Psychology in action

Psychology in Action: Finding International Potential in Early Childhood Development

This article focuses on finding international potential in early childhood development.

By Amena Hassan

Psychology International (September-October 2007)


by Amena Hassan
APA Office of International Affairs

Earlier this year, the British journal The Lancet published a series of three papers addressing child development in developing countries, focusing specifically on children under the age of 5. The first paper found that over 200 million children across the world do not reach their development potential in the first 5 years of their life, while the second paper addressed the risks underlying the developmental loss, including nutritional deficiencies chronic and substantial enough to cause stunting, iron and iodine deficiencies, inadequate cognitive stimulation, maternal depression, violence exposure, and diseases such as malaria. In the third paper, the authors reviewed strategies to promote child development and prevent developmental loss. They provided guidelines, based on effective early child development programs that had been implemented at scale in developing countries.

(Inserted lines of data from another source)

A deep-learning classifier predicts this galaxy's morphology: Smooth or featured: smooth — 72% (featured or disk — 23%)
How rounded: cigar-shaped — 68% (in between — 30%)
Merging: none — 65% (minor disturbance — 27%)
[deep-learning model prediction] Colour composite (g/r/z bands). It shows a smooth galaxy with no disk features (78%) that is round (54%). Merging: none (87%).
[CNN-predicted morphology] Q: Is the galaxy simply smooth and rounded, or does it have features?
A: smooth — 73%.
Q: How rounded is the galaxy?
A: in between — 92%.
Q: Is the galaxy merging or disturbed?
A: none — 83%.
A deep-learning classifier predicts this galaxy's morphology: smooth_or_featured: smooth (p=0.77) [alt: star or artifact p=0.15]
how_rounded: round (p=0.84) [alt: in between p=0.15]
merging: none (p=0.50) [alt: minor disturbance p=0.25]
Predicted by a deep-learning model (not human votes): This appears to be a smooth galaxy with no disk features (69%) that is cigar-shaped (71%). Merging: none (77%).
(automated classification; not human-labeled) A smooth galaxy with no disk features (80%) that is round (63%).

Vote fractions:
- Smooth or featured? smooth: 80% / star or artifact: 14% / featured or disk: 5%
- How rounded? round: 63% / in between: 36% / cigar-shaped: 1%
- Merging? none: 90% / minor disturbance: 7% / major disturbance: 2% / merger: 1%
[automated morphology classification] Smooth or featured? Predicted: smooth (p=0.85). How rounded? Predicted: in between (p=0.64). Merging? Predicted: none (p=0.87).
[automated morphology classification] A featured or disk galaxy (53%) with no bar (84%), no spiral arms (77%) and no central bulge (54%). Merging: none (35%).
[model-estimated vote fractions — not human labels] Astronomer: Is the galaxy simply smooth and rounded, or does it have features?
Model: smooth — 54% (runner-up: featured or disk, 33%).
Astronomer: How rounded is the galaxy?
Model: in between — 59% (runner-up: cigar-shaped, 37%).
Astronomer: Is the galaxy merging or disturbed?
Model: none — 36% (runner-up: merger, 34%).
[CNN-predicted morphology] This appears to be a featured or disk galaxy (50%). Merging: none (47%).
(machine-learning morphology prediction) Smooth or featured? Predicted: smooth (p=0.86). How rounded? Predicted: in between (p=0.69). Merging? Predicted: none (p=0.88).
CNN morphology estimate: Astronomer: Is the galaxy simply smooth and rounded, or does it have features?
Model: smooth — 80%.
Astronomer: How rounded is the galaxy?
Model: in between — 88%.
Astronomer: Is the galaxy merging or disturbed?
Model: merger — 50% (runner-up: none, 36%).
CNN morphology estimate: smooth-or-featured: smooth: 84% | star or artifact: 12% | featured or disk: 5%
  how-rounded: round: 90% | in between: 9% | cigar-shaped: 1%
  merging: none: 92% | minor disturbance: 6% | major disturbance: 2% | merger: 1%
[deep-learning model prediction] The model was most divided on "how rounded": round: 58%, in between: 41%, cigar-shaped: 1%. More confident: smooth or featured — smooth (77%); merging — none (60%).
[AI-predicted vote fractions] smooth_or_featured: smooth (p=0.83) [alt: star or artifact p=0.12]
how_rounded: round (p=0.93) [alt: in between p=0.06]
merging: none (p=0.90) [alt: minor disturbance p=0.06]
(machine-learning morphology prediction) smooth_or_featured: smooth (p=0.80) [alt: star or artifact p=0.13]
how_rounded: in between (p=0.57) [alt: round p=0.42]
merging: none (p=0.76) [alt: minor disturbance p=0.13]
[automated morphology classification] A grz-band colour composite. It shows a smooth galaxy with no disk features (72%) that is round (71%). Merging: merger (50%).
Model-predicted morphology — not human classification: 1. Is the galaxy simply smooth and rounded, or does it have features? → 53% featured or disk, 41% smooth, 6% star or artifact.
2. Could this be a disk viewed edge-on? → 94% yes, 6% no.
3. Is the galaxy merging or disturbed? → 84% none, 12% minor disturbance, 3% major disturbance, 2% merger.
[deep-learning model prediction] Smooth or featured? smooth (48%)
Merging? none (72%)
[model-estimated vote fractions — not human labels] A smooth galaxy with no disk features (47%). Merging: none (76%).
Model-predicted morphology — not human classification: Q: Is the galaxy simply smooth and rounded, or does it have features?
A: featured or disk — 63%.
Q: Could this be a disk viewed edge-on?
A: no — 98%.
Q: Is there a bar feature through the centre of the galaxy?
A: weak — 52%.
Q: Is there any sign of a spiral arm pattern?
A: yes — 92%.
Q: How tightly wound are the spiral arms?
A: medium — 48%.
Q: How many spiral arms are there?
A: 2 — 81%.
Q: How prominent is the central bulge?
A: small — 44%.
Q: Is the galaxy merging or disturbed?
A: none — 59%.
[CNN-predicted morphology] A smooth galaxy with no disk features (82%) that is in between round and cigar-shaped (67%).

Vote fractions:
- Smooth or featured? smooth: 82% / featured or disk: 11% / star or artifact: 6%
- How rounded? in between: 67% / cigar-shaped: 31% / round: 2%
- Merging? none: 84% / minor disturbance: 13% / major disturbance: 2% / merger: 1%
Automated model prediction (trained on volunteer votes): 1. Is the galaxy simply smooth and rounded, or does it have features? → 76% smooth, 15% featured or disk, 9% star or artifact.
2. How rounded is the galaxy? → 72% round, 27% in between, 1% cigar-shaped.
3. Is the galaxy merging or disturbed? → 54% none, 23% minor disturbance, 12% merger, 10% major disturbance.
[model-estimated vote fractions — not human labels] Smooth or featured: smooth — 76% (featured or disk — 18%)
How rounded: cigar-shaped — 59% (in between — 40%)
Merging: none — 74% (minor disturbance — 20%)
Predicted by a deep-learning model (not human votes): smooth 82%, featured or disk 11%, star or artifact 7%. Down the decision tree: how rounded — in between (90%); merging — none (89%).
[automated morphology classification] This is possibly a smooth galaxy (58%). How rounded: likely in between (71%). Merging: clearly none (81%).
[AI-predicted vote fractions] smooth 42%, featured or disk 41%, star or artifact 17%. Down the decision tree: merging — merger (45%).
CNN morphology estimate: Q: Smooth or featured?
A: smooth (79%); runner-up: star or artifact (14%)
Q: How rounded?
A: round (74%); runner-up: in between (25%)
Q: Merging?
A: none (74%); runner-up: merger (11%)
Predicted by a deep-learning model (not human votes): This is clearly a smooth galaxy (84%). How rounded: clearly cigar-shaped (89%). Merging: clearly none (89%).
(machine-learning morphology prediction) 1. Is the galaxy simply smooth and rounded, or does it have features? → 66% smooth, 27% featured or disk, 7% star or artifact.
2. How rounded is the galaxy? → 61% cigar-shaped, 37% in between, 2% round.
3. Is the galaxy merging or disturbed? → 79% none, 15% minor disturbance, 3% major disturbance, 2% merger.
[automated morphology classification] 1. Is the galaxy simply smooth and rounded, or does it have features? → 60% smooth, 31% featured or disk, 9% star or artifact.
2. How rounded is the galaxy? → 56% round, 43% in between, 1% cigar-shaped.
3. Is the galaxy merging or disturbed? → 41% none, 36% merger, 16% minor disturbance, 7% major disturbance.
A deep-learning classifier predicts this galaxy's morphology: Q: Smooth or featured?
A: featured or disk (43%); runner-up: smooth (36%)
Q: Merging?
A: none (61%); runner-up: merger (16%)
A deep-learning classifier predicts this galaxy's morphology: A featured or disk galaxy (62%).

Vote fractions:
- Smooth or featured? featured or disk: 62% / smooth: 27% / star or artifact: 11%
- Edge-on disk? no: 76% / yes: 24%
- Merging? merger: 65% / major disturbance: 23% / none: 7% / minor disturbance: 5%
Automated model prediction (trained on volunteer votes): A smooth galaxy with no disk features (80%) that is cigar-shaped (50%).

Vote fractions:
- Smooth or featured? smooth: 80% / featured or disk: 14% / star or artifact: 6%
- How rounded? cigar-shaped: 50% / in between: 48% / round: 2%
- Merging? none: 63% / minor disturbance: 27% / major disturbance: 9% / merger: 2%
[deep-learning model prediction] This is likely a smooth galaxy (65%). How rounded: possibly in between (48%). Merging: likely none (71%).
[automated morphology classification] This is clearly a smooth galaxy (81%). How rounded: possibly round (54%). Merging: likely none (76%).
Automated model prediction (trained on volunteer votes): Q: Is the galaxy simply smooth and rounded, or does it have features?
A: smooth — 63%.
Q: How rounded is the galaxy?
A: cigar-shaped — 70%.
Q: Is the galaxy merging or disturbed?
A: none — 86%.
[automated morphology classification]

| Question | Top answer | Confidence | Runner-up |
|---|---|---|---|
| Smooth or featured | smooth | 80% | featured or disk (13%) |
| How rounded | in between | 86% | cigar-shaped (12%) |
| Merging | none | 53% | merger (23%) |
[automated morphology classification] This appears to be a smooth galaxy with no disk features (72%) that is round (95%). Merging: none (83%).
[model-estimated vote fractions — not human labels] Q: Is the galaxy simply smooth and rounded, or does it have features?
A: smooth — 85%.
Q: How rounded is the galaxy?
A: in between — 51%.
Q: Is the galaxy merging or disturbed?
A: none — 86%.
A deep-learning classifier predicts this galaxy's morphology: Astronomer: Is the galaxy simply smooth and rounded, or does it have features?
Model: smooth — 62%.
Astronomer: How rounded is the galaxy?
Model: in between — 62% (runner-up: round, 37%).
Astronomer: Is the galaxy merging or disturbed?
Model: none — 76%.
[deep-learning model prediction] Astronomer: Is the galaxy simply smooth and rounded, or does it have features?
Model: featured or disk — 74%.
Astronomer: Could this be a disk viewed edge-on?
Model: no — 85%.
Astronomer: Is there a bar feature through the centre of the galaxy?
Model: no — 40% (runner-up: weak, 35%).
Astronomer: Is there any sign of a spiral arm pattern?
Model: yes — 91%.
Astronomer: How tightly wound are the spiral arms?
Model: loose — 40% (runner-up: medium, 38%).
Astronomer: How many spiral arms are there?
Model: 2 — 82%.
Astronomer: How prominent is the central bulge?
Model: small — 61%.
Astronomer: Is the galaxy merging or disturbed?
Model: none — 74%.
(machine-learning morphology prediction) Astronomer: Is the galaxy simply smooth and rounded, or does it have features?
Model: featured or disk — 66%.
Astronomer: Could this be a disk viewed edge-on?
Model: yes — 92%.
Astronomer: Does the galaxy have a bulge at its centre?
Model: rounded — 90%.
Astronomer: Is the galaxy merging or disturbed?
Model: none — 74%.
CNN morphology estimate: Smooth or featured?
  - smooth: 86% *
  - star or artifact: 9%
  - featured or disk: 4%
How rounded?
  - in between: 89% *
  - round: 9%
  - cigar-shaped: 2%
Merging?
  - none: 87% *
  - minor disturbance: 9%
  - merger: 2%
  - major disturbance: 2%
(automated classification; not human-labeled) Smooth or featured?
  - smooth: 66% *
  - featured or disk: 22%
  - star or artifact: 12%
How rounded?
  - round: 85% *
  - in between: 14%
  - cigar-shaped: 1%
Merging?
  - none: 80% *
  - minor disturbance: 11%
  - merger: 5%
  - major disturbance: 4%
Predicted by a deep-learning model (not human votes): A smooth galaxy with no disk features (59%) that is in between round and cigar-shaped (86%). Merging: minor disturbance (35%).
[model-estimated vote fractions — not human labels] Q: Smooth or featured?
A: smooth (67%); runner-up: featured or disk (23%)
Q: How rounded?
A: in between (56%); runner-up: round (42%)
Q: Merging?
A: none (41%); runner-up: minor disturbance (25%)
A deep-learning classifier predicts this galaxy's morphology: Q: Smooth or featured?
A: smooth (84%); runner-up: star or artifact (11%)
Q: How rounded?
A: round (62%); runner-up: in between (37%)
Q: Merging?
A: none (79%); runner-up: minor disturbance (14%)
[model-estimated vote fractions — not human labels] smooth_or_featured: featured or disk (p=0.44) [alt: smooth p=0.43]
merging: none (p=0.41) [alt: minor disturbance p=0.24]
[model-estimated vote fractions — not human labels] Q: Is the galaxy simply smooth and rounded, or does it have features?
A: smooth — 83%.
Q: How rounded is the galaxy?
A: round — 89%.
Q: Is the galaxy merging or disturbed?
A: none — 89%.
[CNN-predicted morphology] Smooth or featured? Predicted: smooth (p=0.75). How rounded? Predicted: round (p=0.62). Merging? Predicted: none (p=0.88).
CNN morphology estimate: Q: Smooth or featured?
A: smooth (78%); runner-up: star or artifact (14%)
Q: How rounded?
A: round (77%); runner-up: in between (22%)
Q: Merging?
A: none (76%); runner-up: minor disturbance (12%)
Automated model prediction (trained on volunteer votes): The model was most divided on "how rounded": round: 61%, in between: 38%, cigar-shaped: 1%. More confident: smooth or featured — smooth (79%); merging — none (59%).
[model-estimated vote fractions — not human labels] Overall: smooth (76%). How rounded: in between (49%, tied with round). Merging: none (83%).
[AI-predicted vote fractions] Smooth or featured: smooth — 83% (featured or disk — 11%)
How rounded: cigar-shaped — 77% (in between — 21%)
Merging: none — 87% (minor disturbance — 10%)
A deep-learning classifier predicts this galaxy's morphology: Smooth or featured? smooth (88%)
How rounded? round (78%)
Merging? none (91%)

One of the authors of the papers, Maureen Black, a pediatric psychologist and APA member from the University of Maryland, gave insight into what the authors were striving to achieve in tackling the questions surrounding global child development. Black, along with two other APA members, Patrice Engle of Cal Poly State University and Ted Wachs of Purdue University, worked with an interdisciplinary steering committee, to organize and write the papers. One of the primary aims was to promote early child development as a critical method to meet the objectives put forth by the United Nation’s Millennium Development Goals to reduce poverty throughout the world. The steering committee approached The Lancet after the journal had published other series on the subjects of child survival and neonatal health and child mortality. The Lancet decided that a series of articles is an effective method of addressing important issues, since this technique attracts more attention than a single paper.

“We assembled three interdisciplinary writing teams of approximately 20 colleagues to write the papers, including economists, nutritionists, psychologists, educators, public health professionals, physicians, anthropologists, and statisticians from universities and international agencies in developing and developed countries," said Black. "The nature and importance of the conclusions we came to in these papers would not have happened if we were all from one discipline because the product would have been too narrow. Finding a common language among colleagues from multiple disciplines comes with its tensions, but there is also a synergy that emerges from interdisciplinary work. Also, the contributions of colleagues from differing countries increased the validity and the appeal of the papers.”

The group functioned through email, conference calls, and meetings in New York and at the Innocenti Center in Florence, Italy with the support of the United Nations Children's Fund (UNICEF) and the Bernard van Leer Foundation. After the papers were published, the group was involved in launches held in London (at the University College London’s Institute for Child Health), Bangladesh, and professional meetings, including the Society for Research in Child Development in Boston, the Pediatric Academic Societies in Toronto, and the Micronutrient Initiative in Istanbul.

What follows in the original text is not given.